--- Task inputs ---

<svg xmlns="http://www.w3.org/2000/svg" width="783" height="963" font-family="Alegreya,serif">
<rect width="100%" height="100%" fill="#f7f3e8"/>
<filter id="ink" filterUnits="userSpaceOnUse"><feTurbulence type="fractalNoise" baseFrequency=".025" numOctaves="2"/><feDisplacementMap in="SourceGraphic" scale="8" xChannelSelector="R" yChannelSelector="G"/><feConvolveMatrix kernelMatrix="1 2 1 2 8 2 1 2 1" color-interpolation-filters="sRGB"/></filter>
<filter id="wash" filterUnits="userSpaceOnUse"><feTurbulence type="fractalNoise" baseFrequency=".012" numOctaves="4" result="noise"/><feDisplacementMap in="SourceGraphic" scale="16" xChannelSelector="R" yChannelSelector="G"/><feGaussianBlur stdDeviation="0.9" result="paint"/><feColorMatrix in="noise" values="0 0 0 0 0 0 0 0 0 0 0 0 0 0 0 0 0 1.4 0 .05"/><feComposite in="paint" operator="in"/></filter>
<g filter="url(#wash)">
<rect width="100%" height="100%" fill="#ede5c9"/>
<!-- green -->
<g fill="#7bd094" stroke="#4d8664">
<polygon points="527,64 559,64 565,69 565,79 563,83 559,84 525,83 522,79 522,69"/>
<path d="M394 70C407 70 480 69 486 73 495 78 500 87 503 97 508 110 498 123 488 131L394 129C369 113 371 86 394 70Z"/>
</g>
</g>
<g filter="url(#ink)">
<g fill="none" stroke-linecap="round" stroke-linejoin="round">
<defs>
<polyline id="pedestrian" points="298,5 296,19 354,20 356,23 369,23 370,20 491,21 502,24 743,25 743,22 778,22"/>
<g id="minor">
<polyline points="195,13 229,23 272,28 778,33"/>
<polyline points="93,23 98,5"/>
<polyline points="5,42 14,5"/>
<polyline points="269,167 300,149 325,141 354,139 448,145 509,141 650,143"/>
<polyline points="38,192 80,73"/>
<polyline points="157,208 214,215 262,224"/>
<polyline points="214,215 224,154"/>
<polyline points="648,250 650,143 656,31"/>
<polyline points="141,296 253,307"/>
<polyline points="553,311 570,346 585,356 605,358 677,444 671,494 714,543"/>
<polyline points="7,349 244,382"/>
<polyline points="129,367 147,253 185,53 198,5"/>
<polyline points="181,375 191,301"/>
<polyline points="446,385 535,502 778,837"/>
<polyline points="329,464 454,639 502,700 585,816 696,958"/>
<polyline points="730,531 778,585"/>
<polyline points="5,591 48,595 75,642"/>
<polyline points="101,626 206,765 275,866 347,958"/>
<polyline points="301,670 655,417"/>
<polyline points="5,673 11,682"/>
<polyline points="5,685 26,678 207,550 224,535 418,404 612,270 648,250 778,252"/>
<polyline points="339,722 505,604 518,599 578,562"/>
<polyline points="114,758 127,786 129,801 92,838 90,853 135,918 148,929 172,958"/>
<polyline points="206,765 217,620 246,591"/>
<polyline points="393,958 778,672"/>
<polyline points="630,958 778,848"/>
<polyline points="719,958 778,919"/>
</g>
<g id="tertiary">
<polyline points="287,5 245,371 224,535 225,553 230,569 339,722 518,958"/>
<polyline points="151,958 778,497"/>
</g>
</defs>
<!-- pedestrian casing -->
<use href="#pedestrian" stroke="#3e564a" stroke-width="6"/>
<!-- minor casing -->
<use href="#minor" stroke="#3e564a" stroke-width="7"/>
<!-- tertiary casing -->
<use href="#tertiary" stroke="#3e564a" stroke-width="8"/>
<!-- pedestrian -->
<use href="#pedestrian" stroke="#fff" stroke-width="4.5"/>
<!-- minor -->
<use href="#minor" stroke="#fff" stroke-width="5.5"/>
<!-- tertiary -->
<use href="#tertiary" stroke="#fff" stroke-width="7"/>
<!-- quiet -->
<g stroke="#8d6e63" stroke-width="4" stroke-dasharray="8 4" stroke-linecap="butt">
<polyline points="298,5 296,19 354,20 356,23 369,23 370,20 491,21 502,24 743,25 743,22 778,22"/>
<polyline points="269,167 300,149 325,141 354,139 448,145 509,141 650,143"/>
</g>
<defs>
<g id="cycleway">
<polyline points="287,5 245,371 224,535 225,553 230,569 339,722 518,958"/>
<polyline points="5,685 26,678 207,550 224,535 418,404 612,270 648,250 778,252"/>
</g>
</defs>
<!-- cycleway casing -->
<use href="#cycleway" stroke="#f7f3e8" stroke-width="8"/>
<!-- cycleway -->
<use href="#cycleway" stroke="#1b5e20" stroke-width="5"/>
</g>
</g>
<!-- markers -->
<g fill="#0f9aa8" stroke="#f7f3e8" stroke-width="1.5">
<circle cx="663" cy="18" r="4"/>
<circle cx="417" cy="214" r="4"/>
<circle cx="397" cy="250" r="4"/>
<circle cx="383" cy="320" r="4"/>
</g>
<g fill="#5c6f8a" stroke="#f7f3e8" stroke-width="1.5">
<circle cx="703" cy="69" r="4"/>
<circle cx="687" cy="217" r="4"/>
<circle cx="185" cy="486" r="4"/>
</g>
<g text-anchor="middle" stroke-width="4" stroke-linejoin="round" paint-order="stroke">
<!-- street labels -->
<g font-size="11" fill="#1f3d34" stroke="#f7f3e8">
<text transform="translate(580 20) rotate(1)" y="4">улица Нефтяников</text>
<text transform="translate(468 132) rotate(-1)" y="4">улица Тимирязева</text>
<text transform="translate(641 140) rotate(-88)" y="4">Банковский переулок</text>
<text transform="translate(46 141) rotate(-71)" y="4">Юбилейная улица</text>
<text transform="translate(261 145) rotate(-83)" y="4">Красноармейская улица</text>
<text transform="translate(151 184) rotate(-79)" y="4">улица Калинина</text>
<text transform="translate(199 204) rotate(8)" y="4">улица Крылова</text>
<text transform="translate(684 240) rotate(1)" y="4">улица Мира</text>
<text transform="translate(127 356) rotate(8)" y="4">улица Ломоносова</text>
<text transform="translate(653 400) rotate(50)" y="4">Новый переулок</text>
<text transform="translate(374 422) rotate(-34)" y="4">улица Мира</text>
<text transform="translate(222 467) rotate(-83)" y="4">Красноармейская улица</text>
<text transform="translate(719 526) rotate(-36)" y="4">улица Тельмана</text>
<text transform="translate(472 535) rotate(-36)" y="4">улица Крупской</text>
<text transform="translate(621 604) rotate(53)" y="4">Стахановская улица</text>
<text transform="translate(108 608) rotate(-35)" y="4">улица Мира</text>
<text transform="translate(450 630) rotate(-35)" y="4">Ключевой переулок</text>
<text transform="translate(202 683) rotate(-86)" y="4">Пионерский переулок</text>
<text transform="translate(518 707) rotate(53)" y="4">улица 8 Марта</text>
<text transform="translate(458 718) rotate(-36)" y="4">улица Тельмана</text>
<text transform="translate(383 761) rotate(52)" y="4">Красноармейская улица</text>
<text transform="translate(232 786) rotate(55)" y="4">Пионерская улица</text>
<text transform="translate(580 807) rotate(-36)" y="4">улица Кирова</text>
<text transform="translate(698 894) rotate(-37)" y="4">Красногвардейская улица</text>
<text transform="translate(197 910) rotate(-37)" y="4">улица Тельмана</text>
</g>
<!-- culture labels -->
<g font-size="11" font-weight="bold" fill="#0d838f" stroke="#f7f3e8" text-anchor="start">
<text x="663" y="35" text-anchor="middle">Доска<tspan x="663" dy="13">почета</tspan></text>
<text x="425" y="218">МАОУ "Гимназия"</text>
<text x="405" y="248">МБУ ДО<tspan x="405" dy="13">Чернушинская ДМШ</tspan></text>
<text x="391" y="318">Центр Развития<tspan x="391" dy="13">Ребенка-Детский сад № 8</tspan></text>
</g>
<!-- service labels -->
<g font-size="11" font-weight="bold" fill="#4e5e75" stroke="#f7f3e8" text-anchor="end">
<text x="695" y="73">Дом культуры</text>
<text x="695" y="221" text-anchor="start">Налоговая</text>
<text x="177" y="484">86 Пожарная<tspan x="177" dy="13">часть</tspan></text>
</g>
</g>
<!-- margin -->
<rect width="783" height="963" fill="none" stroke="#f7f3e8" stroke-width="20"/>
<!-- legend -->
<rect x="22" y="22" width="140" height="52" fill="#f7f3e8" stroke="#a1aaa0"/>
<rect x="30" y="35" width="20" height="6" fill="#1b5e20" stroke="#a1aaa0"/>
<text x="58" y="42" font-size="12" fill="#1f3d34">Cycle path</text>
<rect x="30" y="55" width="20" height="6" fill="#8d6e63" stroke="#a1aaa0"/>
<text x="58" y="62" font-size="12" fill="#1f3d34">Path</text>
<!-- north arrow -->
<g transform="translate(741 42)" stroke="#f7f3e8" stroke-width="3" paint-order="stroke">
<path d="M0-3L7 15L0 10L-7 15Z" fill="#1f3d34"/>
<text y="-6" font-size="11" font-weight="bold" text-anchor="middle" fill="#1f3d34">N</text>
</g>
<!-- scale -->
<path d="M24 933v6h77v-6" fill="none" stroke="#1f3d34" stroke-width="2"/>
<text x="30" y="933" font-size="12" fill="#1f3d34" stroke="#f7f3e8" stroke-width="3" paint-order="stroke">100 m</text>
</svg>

--- Problem to solve ---
The answer is each line in which the word "feDisplacementMap" occurs, copied from the material above.

--- Result ---
<filter id="ink" filterUnits="userSpaceOnUse"><feTurbulence type="fractalNoise" baseFrequency=".025" numOctaves="2"/><feDisplacementMap in="SourceGraphic" scale="8" xChannelSelector="R" yChannelSelector="G"/><feConvolveMatrix kernelMatrix="1 2 1 2 8 2 1 2 1" color-interpolation-filters="sRGB"/></filter>
<filter id="wash" filterUnits="userSpaceOnUse"><feTurbulence type="fractalNoise" baseFrequency=".012" numOctaves="4" result="noise"/><feDisplacementMap in="SourceGraphic" scale="16" xChannelSelector="R" yChannelSelector="G"/><feGaussianBlur stdDeviation="0.9" result="paint"/><feColorMatrix in="noise" values="0 0 0 0 0 0 0 0 0 0 0 0 0 0 0 0 0 1.4 0 .05"/><feComposite in="paint" operator="in"/></filter>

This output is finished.